** Opening Data block **

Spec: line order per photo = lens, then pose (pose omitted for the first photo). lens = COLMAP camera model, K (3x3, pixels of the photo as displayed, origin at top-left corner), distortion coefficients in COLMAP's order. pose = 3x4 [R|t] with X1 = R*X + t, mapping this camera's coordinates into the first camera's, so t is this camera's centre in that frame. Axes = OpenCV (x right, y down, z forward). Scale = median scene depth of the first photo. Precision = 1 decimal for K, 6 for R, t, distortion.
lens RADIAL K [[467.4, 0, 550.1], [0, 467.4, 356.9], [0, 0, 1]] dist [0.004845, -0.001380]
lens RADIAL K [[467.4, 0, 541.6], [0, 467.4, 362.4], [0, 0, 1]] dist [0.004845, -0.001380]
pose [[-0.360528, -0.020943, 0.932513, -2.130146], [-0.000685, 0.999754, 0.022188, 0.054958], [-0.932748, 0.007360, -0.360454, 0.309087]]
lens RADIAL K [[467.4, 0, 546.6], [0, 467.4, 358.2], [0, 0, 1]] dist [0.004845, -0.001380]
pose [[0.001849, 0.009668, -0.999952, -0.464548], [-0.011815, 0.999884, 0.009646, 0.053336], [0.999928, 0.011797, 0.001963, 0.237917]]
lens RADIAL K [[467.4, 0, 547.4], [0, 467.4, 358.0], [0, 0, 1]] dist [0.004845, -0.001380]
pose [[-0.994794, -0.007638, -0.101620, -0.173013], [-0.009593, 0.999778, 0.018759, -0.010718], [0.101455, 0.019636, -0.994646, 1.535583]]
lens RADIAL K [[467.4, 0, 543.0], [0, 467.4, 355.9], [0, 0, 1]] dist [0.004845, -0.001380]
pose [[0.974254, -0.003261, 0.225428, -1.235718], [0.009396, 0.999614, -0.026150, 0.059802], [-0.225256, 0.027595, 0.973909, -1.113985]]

** Closing Data block **
** Opening Data block **

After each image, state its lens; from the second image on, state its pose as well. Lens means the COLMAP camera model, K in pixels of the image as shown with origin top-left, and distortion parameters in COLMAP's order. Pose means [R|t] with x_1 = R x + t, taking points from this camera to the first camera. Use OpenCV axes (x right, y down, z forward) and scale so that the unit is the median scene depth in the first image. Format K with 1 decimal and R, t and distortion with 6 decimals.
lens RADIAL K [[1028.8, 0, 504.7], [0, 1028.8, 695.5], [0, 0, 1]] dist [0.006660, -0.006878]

** Closing Data block **

■ **Directions**: Edit the listing from the line that has "Spec: line order" through the line that has "0.007360, -0.360454, 0.309087]]", swapping "photo" for "image" and leaving everything else the same. Give back only those lines.

■ **Expected answer**:
Spec: line order per image = lens, then pose (pose omitted for the first image). lens = COLMAP camera model, K (3x3, pixels of the image as displayed, origin at top-left corner), distortion coefficients in COLMAP's order. pose = 3x4 [R|t] with X1 = R*X + t, mapping this camera's coordinates into the first camera's, so t is this camera's centre in that frame. Axes = OpenCV (x right, y down, z forward). Scale = median scene depth of the first image. Precision = 1 decimal for K, 6 for R, t, distortion.
lens RADIAL K [[467.4, 0, 550.1], [0, 467.4, 356.9], [0, 0, 1]] dist [0.004845, -0.001380]
lens RADIAL K [[467.4, 0, 541.6], [0, 467.4, 362.4], [0, 0, 1]] dist [0.004845, -0.001380]
pose [[-0.360528, -0.020943, 0.932513, -2.130146], [-0.000685, 0.999754, 0.022188, 0.054958], [-0.932748, 0.007360, -0.360454, 0.309087]]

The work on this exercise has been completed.